Stored data —
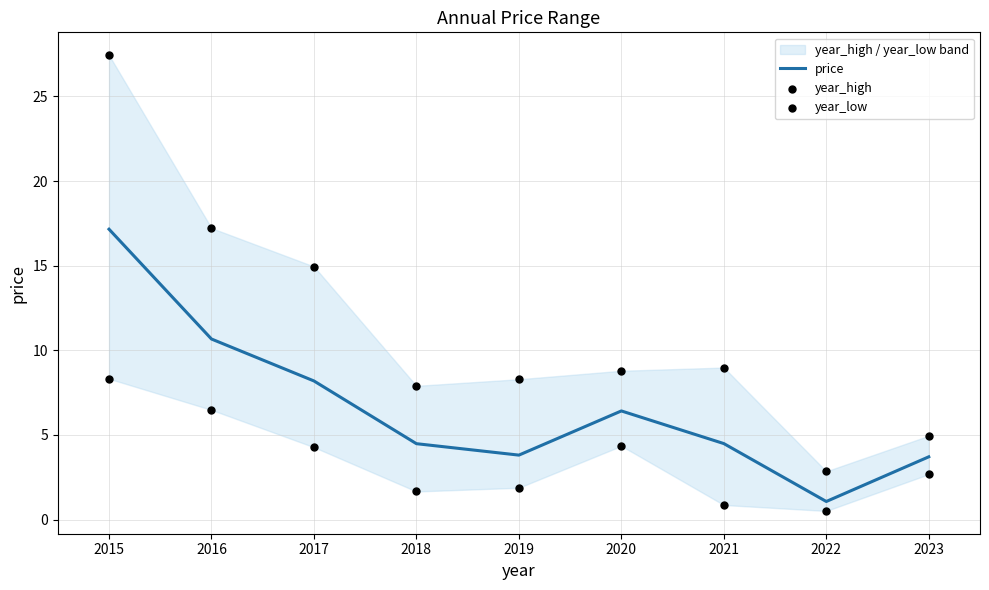

Which series has the widest spread of Y values?

year_high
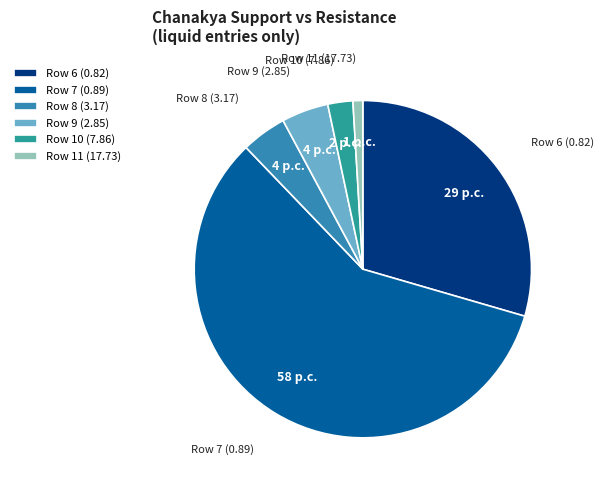

Count the number of slices in the pie.

6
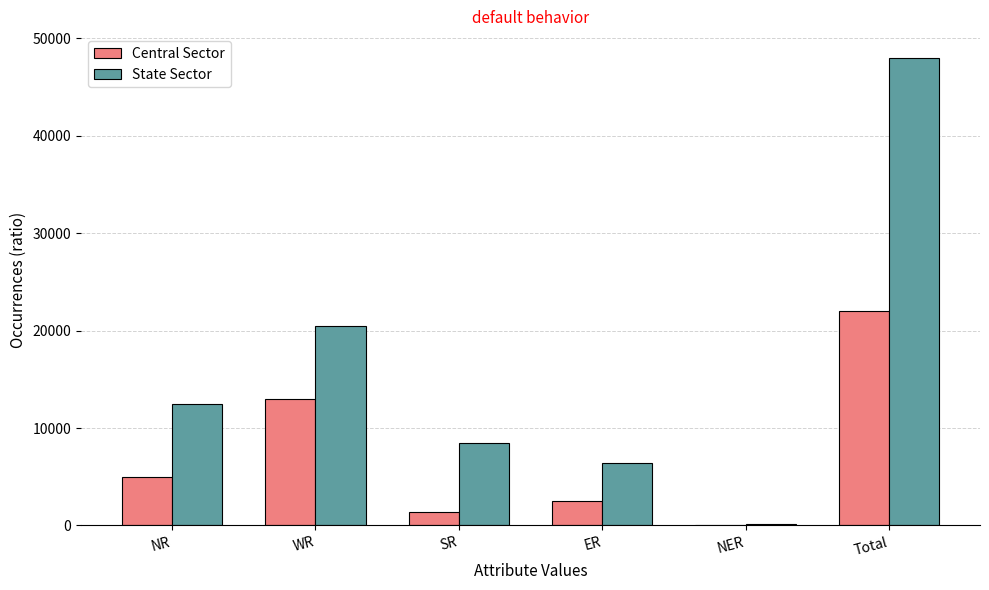

At which category does the chart reach its peak across all series?

Total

To do — Copy out all the text in the data above word for word, leaving out the pictures.

Exercise answer —
Which series has the widest spread of Y values?

year_high

Count the number of slices in the pie.

6

At which category does the chart reach its peak across all series?

Total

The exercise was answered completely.